Joan Hockaday is the author of The Gardens of San Francisco, published by Timber Press.
FROM THE ARCHIVES: “Shumate’s Pharmacies“
A GARDEN OF TREES FROM AROUND THE WORLD
When architects, landscape architects and the new property owners finally sat down — six years after they began renovating the Shumate house — to take a long view of the old garden, they never gave a thought to cutting down the massive Norfolk Island pine tree in the south garden.
“Never,” says architect Lewis Butler. “It has to be one of the tallest in the city. You can see it from the crest of the hill a mile away.”
Judging from historic photos in the California Historical Society’s archives — Dr. Albert Shumate was president of the society in the 1960s — this tree might be one of the oldest in the city. It was planted not long after the house and garden were established in 1870.
The Norfolk Island pine, from the South Pacific, is a fabled San Francisco tree.
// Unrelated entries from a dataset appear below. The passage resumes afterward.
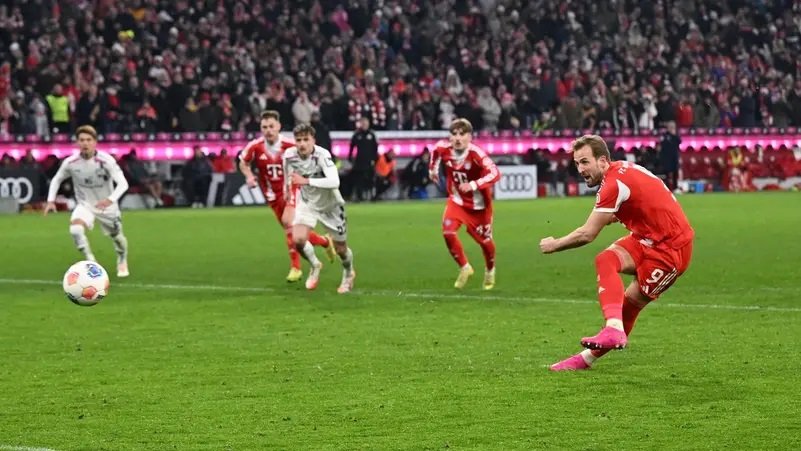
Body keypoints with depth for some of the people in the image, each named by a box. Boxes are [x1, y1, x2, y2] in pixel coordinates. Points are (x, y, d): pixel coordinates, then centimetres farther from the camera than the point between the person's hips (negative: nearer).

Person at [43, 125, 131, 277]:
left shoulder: (106, 160, -25)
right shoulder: (70, 162, -16)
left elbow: (123, 183, -31)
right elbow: (57, 179, 4)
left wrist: (111, 199, -48)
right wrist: (51, 200, -8)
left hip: (107, 206, -1)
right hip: (85, 205, 1)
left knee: (117, 237, 15)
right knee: (75, 229, -29)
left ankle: (122, 262, 49)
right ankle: (91, 263, -13)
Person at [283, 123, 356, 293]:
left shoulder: (322, 155, -32)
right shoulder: (289, 156, -18)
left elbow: (334, 182, -47)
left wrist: (306, 181, -51)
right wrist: (288, 189, 24)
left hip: (330, 204, -3)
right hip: (307, 203, 3)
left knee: (341, 248, 9)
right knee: (298, 239, -21)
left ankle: (348, 274, 45)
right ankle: (315, 266, 12)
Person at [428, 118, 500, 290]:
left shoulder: (475, 153, -31)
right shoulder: (443, 149, -17)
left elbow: (495, 174, -42)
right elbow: (436, 151, 11)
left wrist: (474, 185, -53)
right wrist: (432, 169, 13)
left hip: (479, 204, -3)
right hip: (457, 200, 3)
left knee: (484, 240, 10)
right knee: (448, 232, -18)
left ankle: (490, 271, 41)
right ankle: (464, 267, 4)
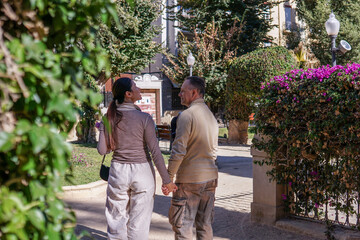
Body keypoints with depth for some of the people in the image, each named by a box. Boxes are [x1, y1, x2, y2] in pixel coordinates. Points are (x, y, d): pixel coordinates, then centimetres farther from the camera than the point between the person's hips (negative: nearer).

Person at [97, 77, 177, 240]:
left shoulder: (109, 118, -3)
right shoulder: (144, 118, -12)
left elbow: (102, 150, -3)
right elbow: (155, 152, -13)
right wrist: (166, 180, -6)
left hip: (118, 171, 3)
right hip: (142, 172, -3)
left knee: (117, 220, 14)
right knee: (138, 222, 9)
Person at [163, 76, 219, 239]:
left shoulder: (187, 115, -13)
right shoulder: (211, 116, 13)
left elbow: (179, 151, -18)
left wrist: (168, 177, -11)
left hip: (189, 179, -8)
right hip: (210, 177, 8)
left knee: (182, 226, 0)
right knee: (205, 226, 13)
Introduced into the city in 1859 by South Park nurseryman William Connell Walker at his Golden Gate Nursery, these long-lived trees all started as little potted plants.
The date palm of the Canary Islands was introduced into California in the late 1800s, but the romantic notion endures that the mission padres brought these trees along the trail south to north a century earlier.
Preserved now in the historic Shumate garden is at least one handsome early San Francisco palm, with another standing tall in the schoolyard next door, which was also once a portion of the family compound. For decades fronds were gathered from these trees for Palm Sunday services at nearby St. Dominic’s Church, where the Shumate family worshiped.
The newest tree planted in the old Shumate garden will probably outlast all the others. A young ginkgo tree — a favorite of the new owners — will, if ancient Asian origins hold, survive renovations, car exhaust and foggy days for at least a thousand years. The buddha below the tree emphasizes its importance to Asian cultures.